Contemporaneamente, chi richiede la grazia di guarigione della bestia ammalata, si premura di portare un po’ d'olio, da usarsi per la lampada che brucia per l'amore di Sant'Eligio.
Bisogna tenere presente che prima della recente diffusione del motore agricolo, trattori, trebbie ecc. ecc., un mulo, un cavallo o un semplice asinello rappresentava tutto per una famiglia rurale; l'equino serviva per tutti i lavori agricoli ed era alla base del benessere familiare. Difficile il possedere un animale del genere, privilegio che era riservato a pochi e più il sostituirlo in caso di morte o disgrazia.
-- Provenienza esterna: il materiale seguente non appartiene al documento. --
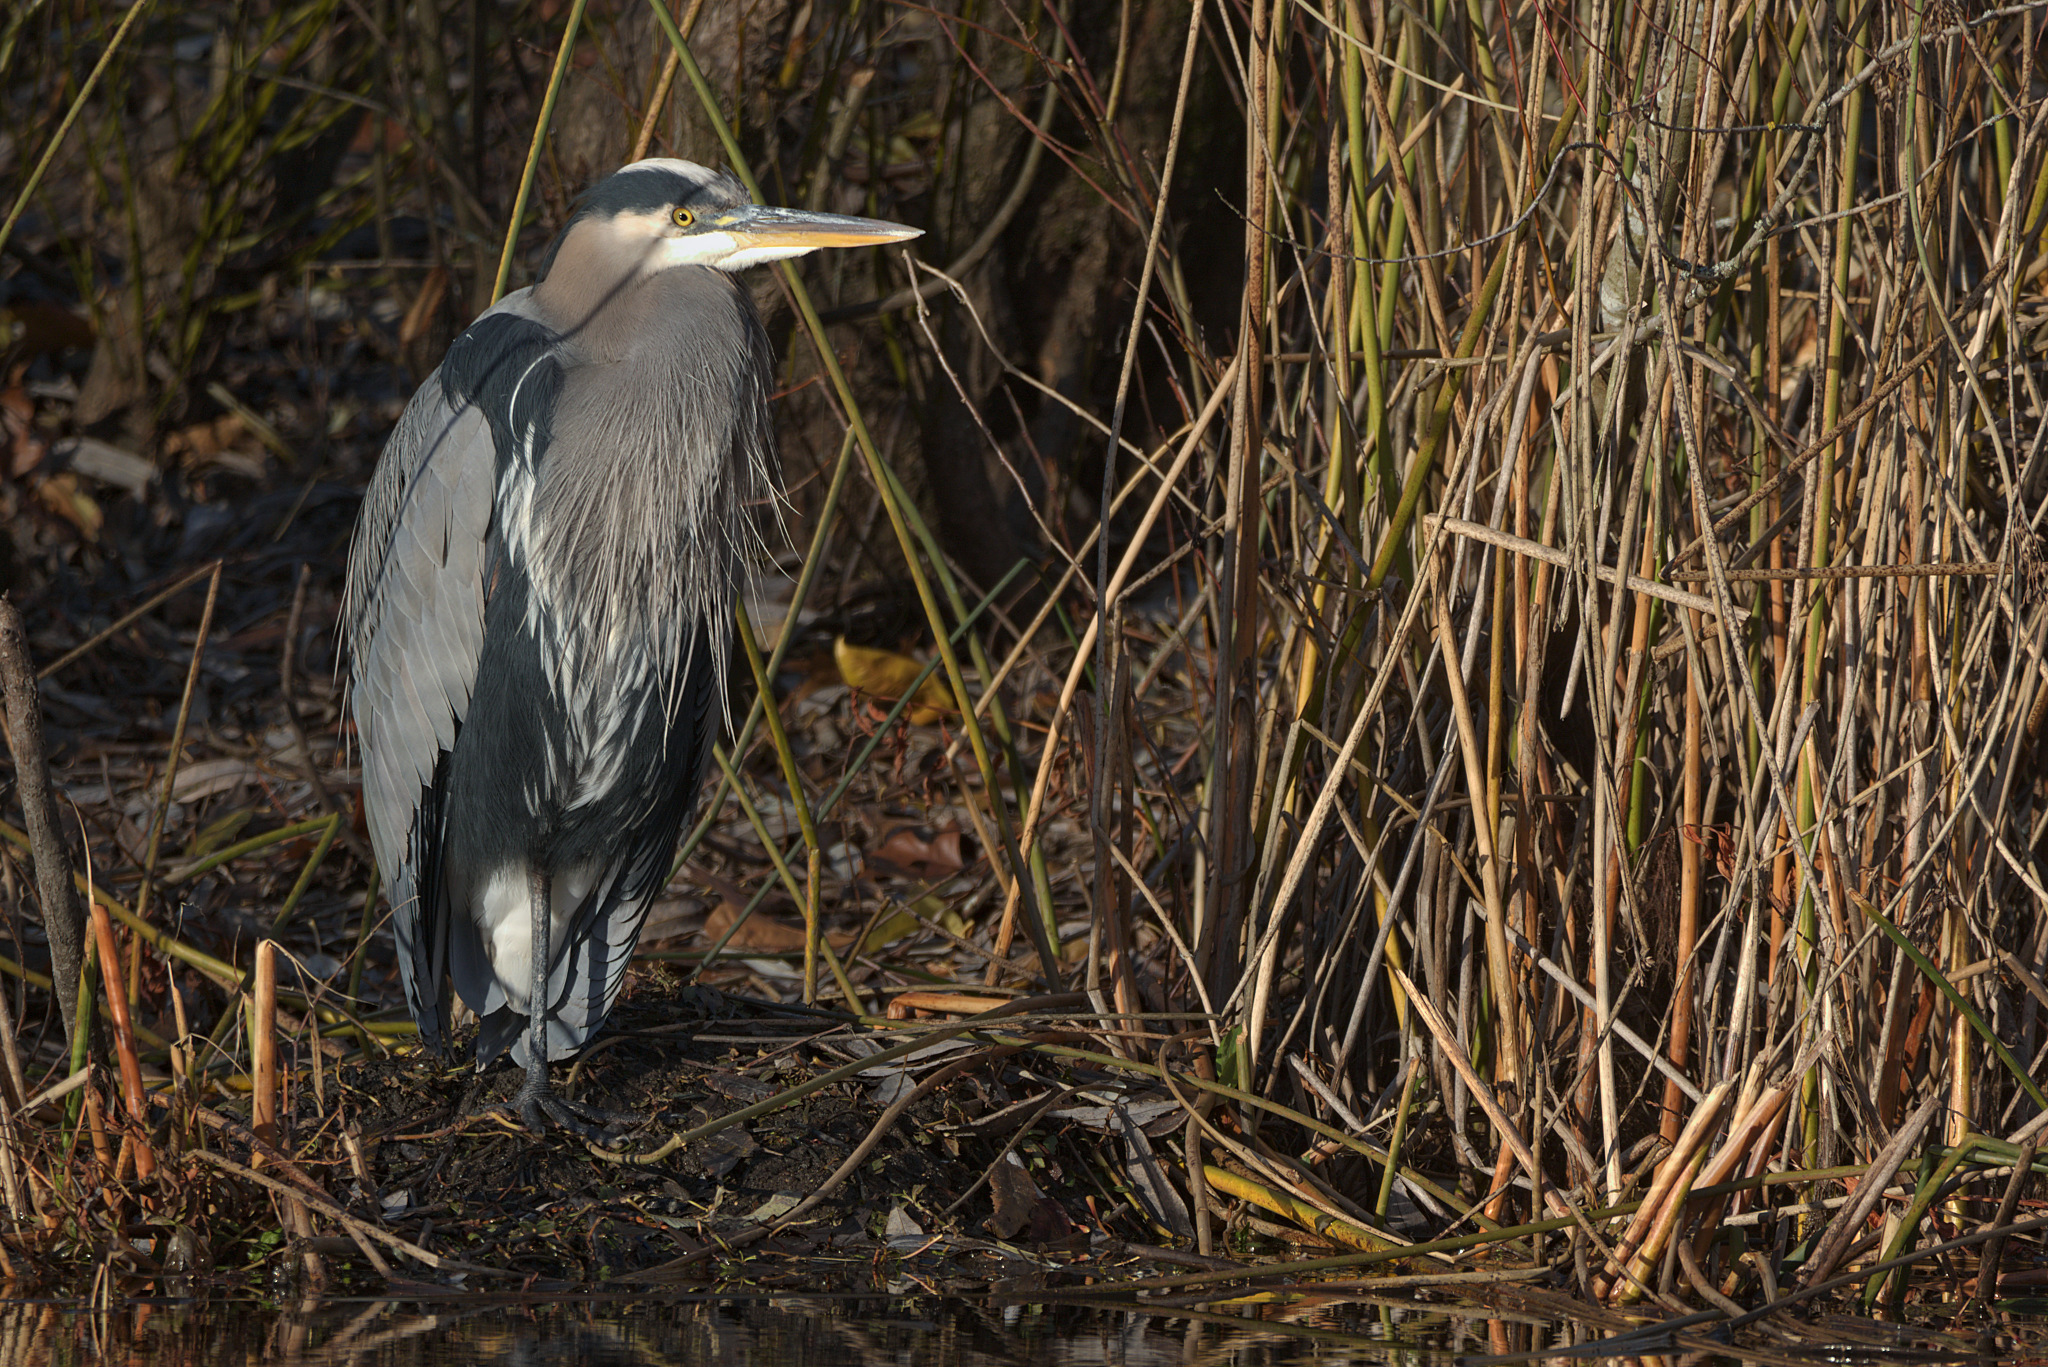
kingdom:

Nel dialetto siciliano, volendo parlare di un mulo o cavallo che racchiude le migliori qualità di forza, forme e giovinezza si dice: ' 'Lu vero Sant’Alò", un vero animale degno di Sant' Eligio.
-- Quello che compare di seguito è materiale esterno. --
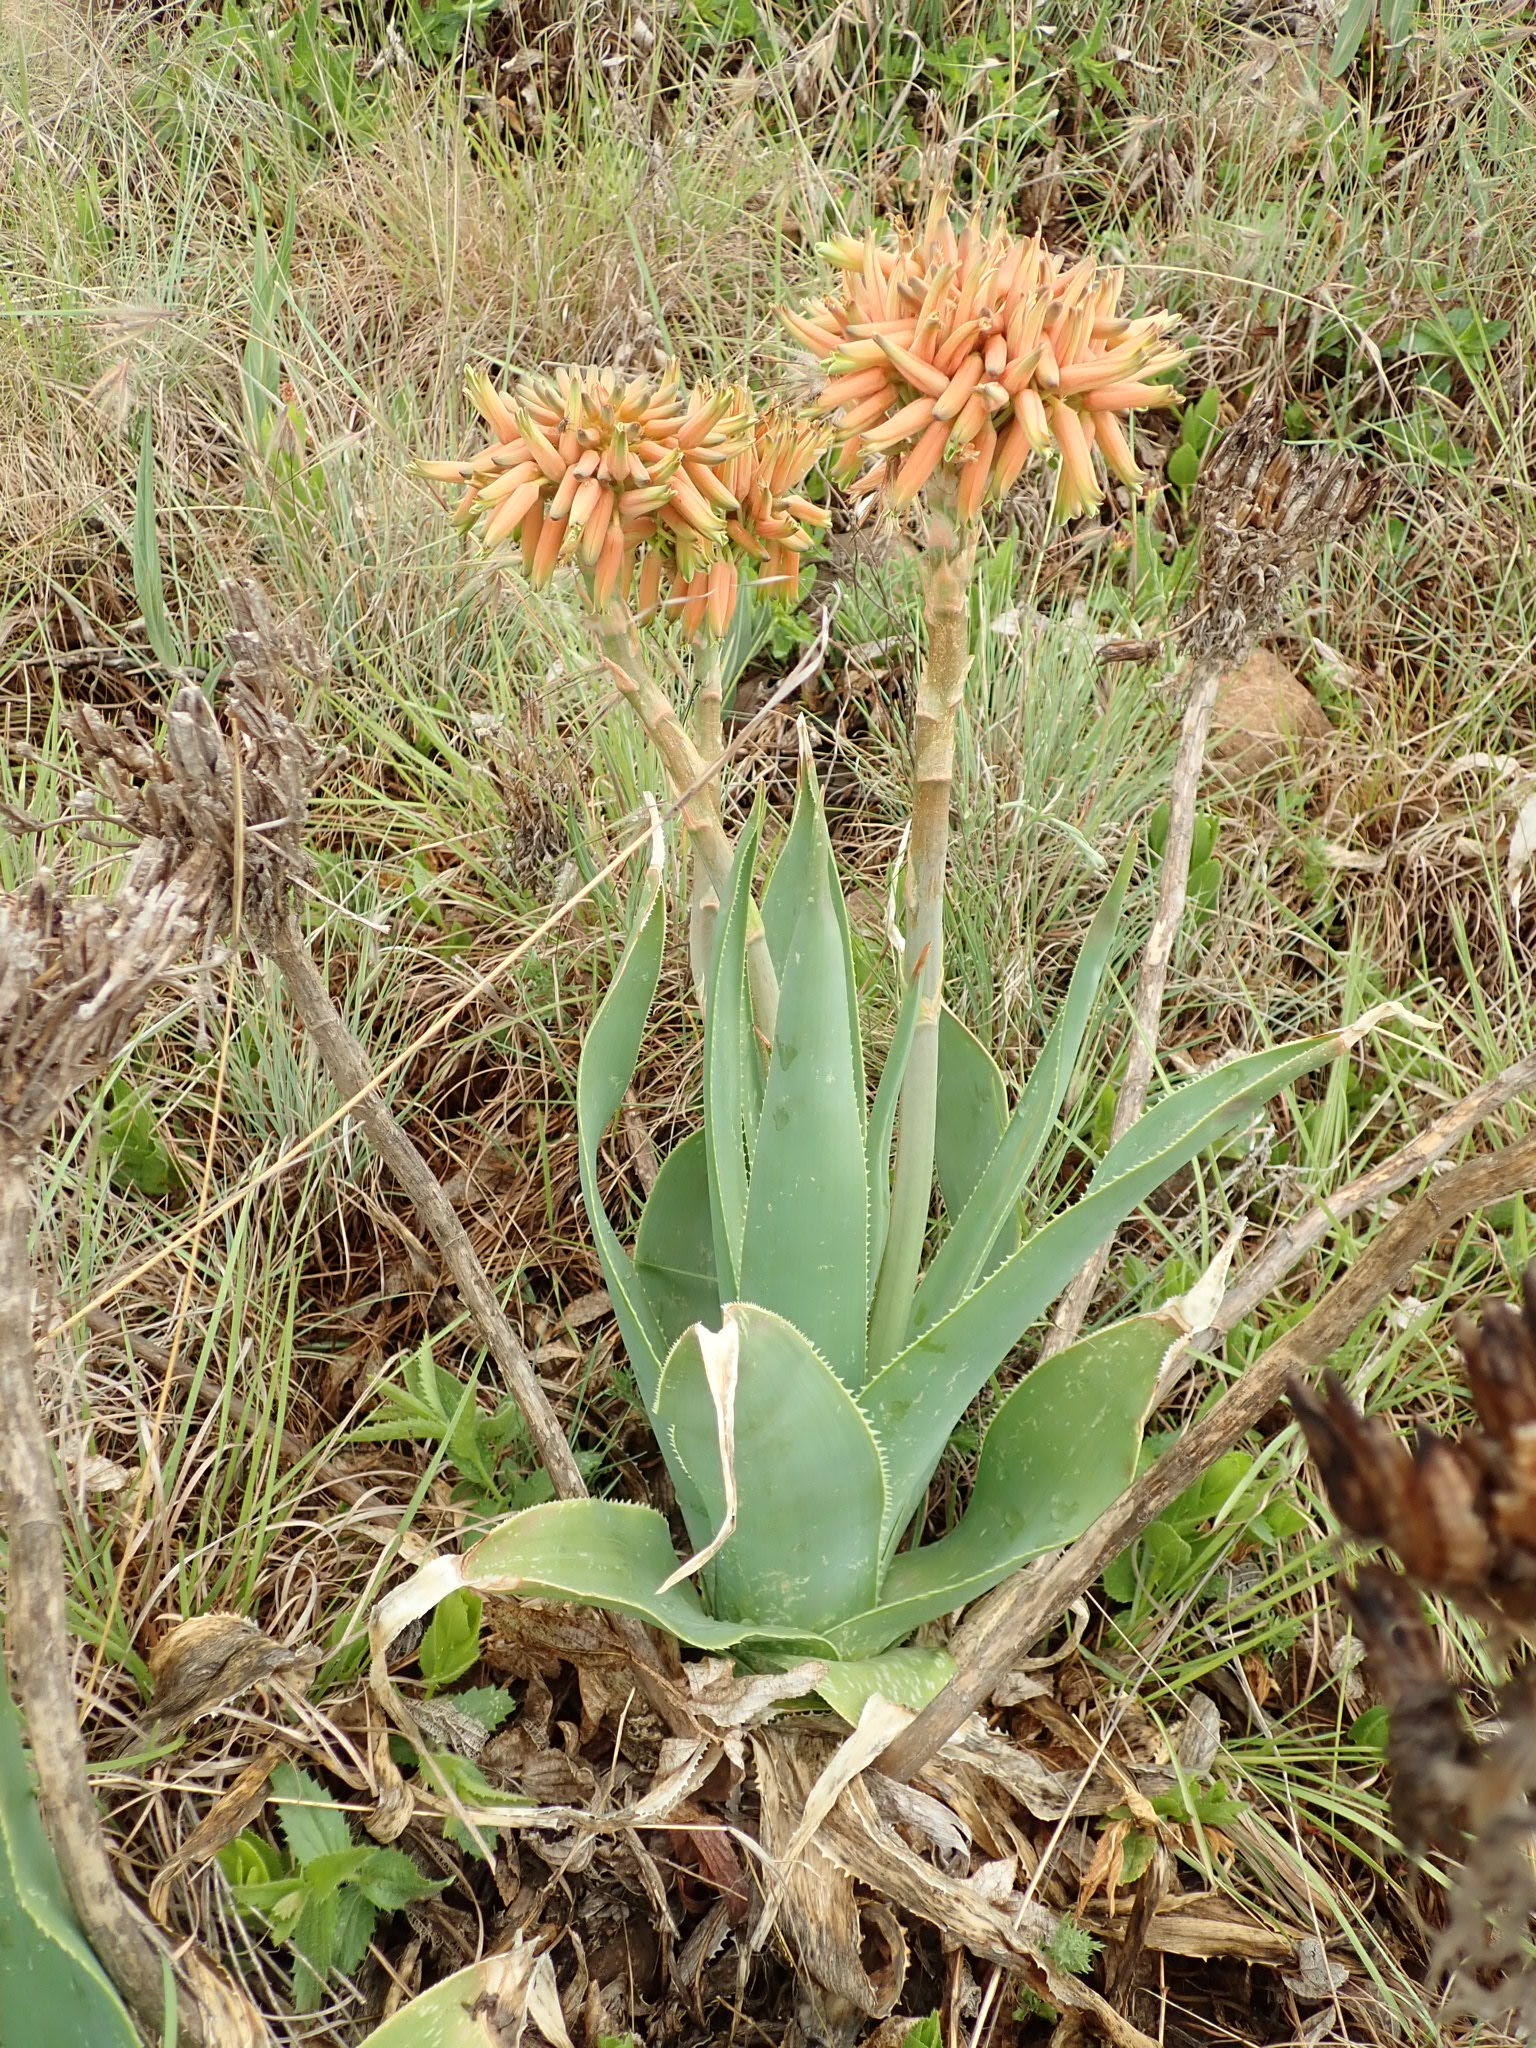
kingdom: Plantae
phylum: Tracheophyta
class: Liliopsida
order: Asparagales
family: Asphodelaceae
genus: Aloe
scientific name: Aloe ecklonis
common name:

Si racconta a Canicattì il prodigio avvenuto circa 60 anni addietro al “burgisi" (contadino abbiente) a nome Diego di Chiazza; il suo cavallo, per avere fatto una scorpacciata di "Gruppi di fave” (fave non separate dalla buccia secca) era stato preso da atroci dolori al ventre ed aveva tenuto in angoscia I 'intera famiglia composta dalla moglie e da tre figlie giovinette.
La morte dell'animale, che si presentava minacciosa, sarebbe stata fatale per tutti.
Con fede e speranza l'intera famiglia ricorre a Sant'Alò e mentre le donne provvedono per la lampada, il capo di casa riesce alle prime luci dell'alba a rialzare l’animale e portarlo presso le mura della Chiesa dove si venera il Santo.
Si inizia il primo giro della piccola Cappella, giro che l'animale compie a fatica, ma il gonfiore del ventre diminuisce; il secondo e terzo giro son seguiti con ansia dal padrone e dai familiari: l'animale nitrisce e recupera le forze perdute.
Si grida al miracolo, e per la ricorrenza della festa di Sant'Eligio, la famiglia, grata e non privata del benessere, prepara una grande forma di pane che raffigura la testa di un cavallo, la quale, messa sopra una "buffetta" (tavola), difronte alla Chiesa, viene distribuita in piccole fette dal procuratore ai festeggiamenti "Zio Calogero Licalzi" al popolo, che inneggia e benedice il Taumaturgo, protettore degli equini, al servizio delle patriarcali e devote famiglie rurali di Sicilia.